The courthouse lies on a perfect square bordered by streets named after Arkansas’s oldest political families. Those streets are home to buildings that house Saline County’s government and locally owned businesses. Immediately to the left of the courthouse on Market Street lies First United Methodist Church, whose roots were planted around 1815. Further down-Market Street, you’ll find local businesses, in early 20th century store fronts, an Art Deco Masonic Hall, and the Royal Theater, which dates to 1920.
This year, Christmas in Saline County began with the courthouse lighting ceremony led by Saline County Judge Jeff Arey, Channel 7 News, and a very lucky student. Every year fifth graders across the county participate in a Christmas themed essay contest. Each school selects a winner who receives a certificate and $50, while an overall winner gets a certificate, their story published countywide in the Saline Courier, $100, and the honor of throwing the switch. This year, the overall winner was Lillie Pike of Benton Middle School. She and all the other winners appeared in the Courier alongside Judge Arey and Justice of the Peace, J.R. Walters, on Sunday, Dec. 2.

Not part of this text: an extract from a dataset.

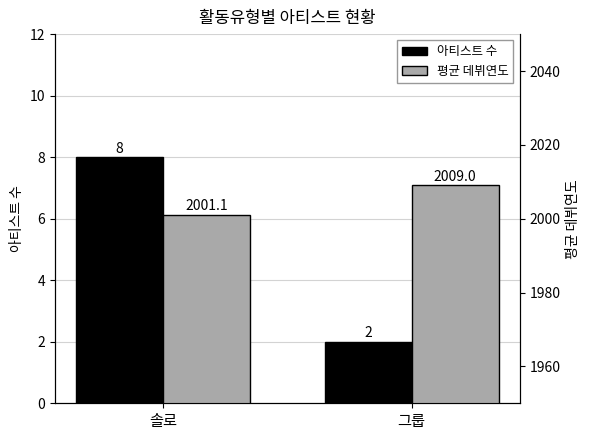

What is the label of the 2nd bar from the right?

솔로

After the lighting ceremony comes the annual countywide Christmas parade. The parade features dozens of homemade floats representing schools, businesses, politicians, and churches from all over the county. The Dixie Car Club shows off their rides, marching bands fill the air with music, but, for kids, the biggest thrill comes when Santa Clause appears atop a big red fire truck alongside the county’s finest. ‘Christmas at the Courthouse’ is very much a family affair. Carriage rides around the courthouse are provided by Jerry Applegarth of the Hot Springs Carriage Company and his 19-year old daughter for just $5. This year, their two 19th century style carriages are led by a pair of horses named Babe and Roxie.
Each ride begins at the Saline County Offices on Main Street then passes the new Main Street Station, where food trucks and venders like Koffee With a Kause serve sightseers. The excitement continues down to the old Gingles Building on Market Street and back. Altogether it’s a 12-minute ride. Buy a hot coffee or sandwich at the Main Street Station, pay your $5, and enjoy the ride. The first large displays on the courthouse lawn were donated a decade ago to the county by Benton residents Mike and Stephanie Duke so that everyone could enjoy them. These have become quite the attraction for little ones and their parents.
Benton’s Commercial Historic District lies on the original town plat dating back to 1836. Most of the buildings there are store fronts, residential buildings, a theater, and government buildings dating back to the turn of the 20th Century. The square’s atmosphere, especially at night, feels like a gentile Southern town circa 1900 with some modern touches. If you’re looking for a safe, family friendly way to celebrate the holidays – drop by the Main Street Station, get a Koffee, and enjoy a peaceful walk or carriage ride around the 116-year old courthouse in beautiful downtown Benton.